Autumn Class 1 - Digital ECG Machines

See the ECG below.

 

Digital interpretation reads:
Normal Sinus rhythm. 
Anteroseptal Infarction, probably old



Are you happy with the computer analysis?

Hopefully not!

The main purpose of this ECG case is to highlight the potential pitfalls of relying on machines. 

Most of us are aware that the digital machines are often 'over-sensitive' and detect minor artefacts which they interpret as abnormalities. But,  perhaps more alarmingly, is their ability to falsely reassure.   (I've even seen a 'barn door' AF reported as normal sinus rhythm). Be warned. Be careful. 

This looks like a first degree heart block. 
(Remember the definition of sinus rhythm recently shared). 

See the lead II rhythm strip - the P waves can be seen, and do have a regular relationship with the QRS, but the PR interval is very prolonged.  
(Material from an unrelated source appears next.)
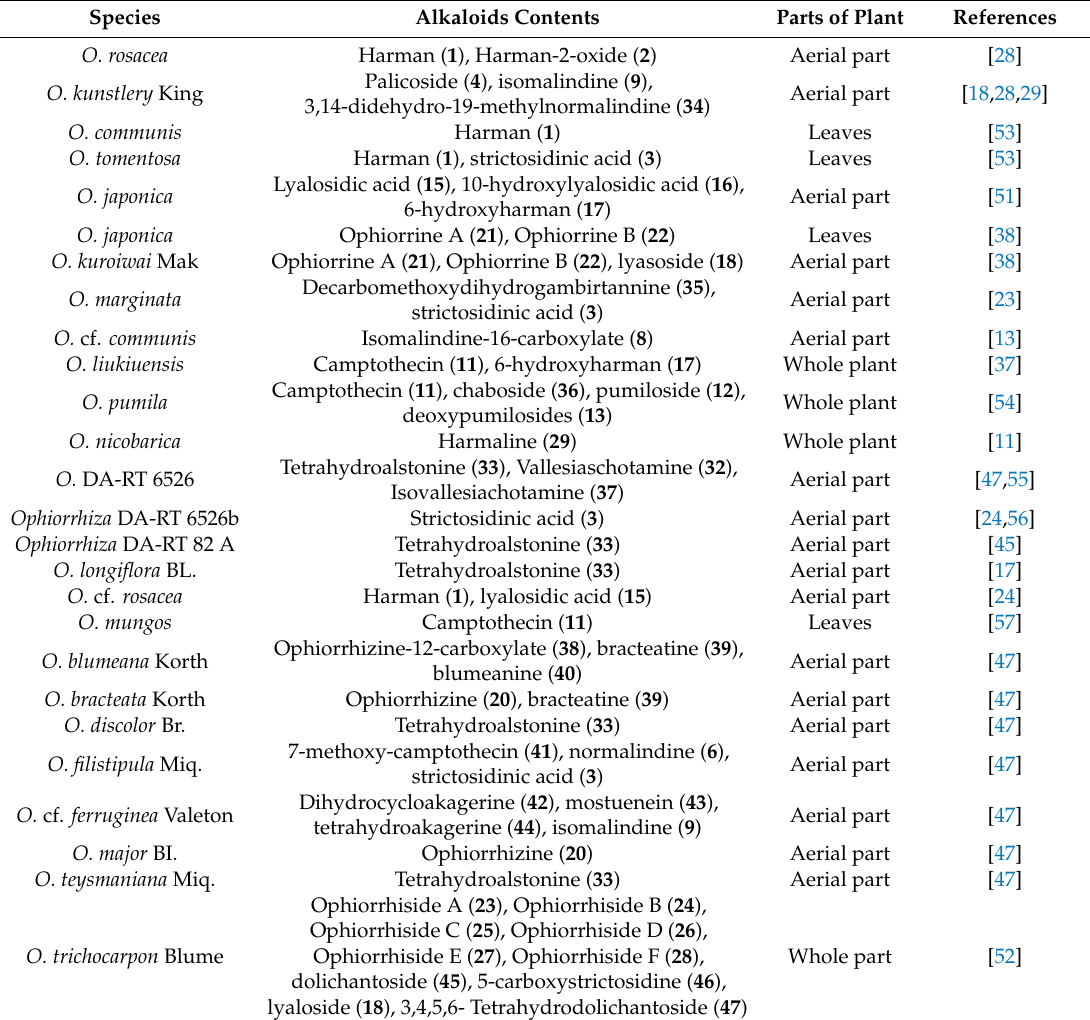
Table 3. Alkaloids contents in Ophiorrhiza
For the time being, we won't get bogged down with details of this one. We'll go into 'blocks' in more detail in a later class.   We'll also talk about 'pathological' Q waves at a later date - machines frequently report 'possible old infarct' when in fact there is little evidence on the ECG. 


By all means use the machine as a cross-checking reassurance - but only after you've made your own mind up. Cover it to start with. Then question it, if it's different. You are probably right. 
There's nothing better than clinical judgement.